■ **Request A**: Using the panel notes on interactive fiction below, decide whether each statement agrees with them: (i) the note-taker wrote the notes by hand on paper; (ii) Emily Short said the player and the player character are the same; (iii) Aaron Reed said he enjoys dialoguing with the author. For each, answer yes or no and quote the deciding words.
■ **Request B**: Resume the panel notes on interactive fiction after their final line, in the same note-taking style.

##### Passage to read

I’m’a just transcribe these verbatim, which will be the cue for whoever has video of the panel to go ahead and post it, thus totally obsoleting the sad little notes that I took on actual paper with my actual fingers.  Poor sad little me.

Dramatis Personae:
Emily Short
J. Robinson Wheeler
Andrew Plotkin
some guy I thought was J. Robinson Wheeler the whole time because J. Robinson Wheeler introduced himself as Rob and I got all kinds of confused – sorry, dude I have no idea who you are!  I’m sure someone will tell me eventually!  [I figure it out myself later down the page.  He’s Robb Sherwin.]
Aaron Reed

Emily:
mini-manifesto
limitation of games as medium [for  storytelling] is what people talk about – finds this frustrating
should focus on what hasn’t been done before
recognizing that the player & PC are not the same
lot left to do with branching narrative & moral choice – beyond good & evil [which reminds me, I gotta finish playing that]
when you’re playing a game you have to accept the game’s universe
replayability – experience of replaying forms something bigger

Andrew:
has no manifesto
conventions of IF are difficult to learn [i.e. standard ways to communicate with a parser, that kinda shit]
interface bot [this is the part when the awesome dude sitting next to me loaned me an actual pad of paper to write on (instead of some stupid shiny thing from my swag bag because I am awesomely prepared) and I got a little distracted, so I have no idea why I wrote “interface bot.”  It could even be short for “interface bottle” or “interface botany” or “interface botulism.”  I really do not know.]
IF’s interface is both simple and complicated
simple interface (keyboard) through what command, what decision, what overall story choice – layers of complexity
future of gaming is in blurring the layers [he came up with a manifesto really quickly]

Aaron:
enjoys dialoguing with the author [through the parser]

Andrew:
that’s not unique to text games

Rob:
schism between player & player character – give some examples?

##########
##### Supplied information

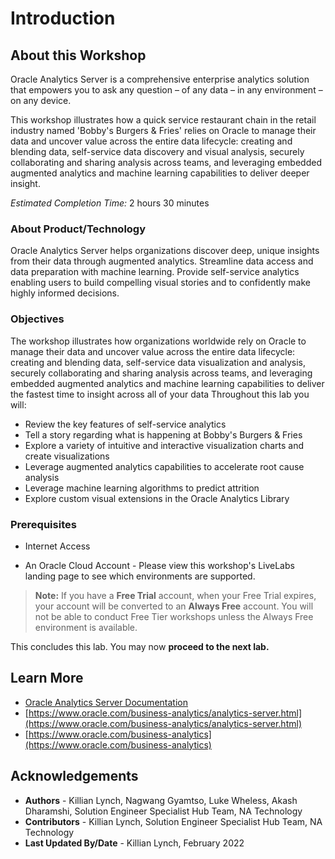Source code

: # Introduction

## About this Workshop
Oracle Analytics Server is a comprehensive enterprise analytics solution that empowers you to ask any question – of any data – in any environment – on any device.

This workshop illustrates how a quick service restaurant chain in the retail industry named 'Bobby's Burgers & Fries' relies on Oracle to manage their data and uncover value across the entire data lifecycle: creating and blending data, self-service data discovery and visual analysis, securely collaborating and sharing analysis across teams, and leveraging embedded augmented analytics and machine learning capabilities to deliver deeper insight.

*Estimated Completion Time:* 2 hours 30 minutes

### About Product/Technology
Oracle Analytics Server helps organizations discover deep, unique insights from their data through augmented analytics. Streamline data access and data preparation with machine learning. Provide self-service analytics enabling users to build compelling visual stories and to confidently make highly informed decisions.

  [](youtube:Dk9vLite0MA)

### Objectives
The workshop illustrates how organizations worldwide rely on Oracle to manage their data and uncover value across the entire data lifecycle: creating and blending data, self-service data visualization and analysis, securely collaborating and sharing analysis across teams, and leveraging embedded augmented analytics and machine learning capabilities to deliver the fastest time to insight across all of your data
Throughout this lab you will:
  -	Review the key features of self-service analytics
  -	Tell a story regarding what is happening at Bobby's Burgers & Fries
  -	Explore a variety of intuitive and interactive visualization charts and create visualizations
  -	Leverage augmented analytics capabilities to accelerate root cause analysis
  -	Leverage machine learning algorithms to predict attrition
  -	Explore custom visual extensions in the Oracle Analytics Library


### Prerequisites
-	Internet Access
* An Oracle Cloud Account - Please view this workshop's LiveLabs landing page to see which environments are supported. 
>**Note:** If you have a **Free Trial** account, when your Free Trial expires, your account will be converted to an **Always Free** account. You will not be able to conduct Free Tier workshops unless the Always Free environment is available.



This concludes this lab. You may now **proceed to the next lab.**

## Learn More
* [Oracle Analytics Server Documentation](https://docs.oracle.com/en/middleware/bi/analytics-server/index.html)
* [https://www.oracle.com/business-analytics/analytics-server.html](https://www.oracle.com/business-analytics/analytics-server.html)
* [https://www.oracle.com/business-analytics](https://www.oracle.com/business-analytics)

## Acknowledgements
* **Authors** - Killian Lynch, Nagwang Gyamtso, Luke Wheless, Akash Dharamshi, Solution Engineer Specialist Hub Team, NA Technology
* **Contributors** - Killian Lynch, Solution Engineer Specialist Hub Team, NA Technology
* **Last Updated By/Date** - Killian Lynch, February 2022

##########

■ **Written answer A**:
(i) Yes: "the sad little notes that I took on actual paper with my actual fingers"
(ii) No: "recognizing that the player & PC are not the same"
(iii) Yes: "enjoys dialoguing with the author"

■ **Written answer B**:
Aaron:
Violet – parser is personified, most realistic character in the game

Rob:
Rameses – PC is recalcitrant and moody
can advance state of the art on shorter timeframe [IF is what can do this, I think?  Could be botulism.]

Andrew:
Prince of Persia:  Sands of Time

Aaron:
don’t have to please a dev team [when you’re writing IF, probably.  Someone made a joke here about having to please the rabid community but I didn’t write down who.]

???:
[wrote a] character you like less and less as time goes on, you think “wow, I don’t want to be that guy” then go play something else (Pantomime) [oh hey that is how I could figure out who that guy was!  One sec.  Oh, Robb Sherwin!  No wonder I was so confused; J. Robinson Wheeler took the Rob slot in my brain.]

Aaron:
experiments – major goal – significant choice – has repercussions on story much earlier than the end [maybe I need to play Blue Lacuna again – oh, man, he’s self-published the source code to that game; it is intense]

Rob:
NPCs [let’s talk about them I guess?  Rob was doing most of the moderating]

Emily:
been hampered in commercial games by lure of the conversation tree – very easy to do – [makes it] more difficult to create dynamic situations with give & take between conversation partners – [the more you] move away from static trees, [the more you allow for] more dynamic emotions – actually establishing a relationship over time

Aaron:
Alabaster will be good for that

Emily:
[talking about Alabaster] can add dialogue within the game [authors can do this]
put out on blog, became group thing [insert your own “put out” joke – hee hee I said “insert,” you should make a joke about that too]

Rob:
[Alabaster’s gameplay is essentially a] very deep conversation, plot points important

Emily:
tracks more variables than usual conversation, deeper experience

Andrew:
IF does NPCs in the background reacting really well
if the game had a way to model your actions at a high narrative level, the NPCs could react to you at a high level [think he was talking about non-IF here]

Robb:
NPC I wrote had a bunch of dialogue but didn’t help in a firefight and it made me sad

Rob:
are you going to fix that in your next game?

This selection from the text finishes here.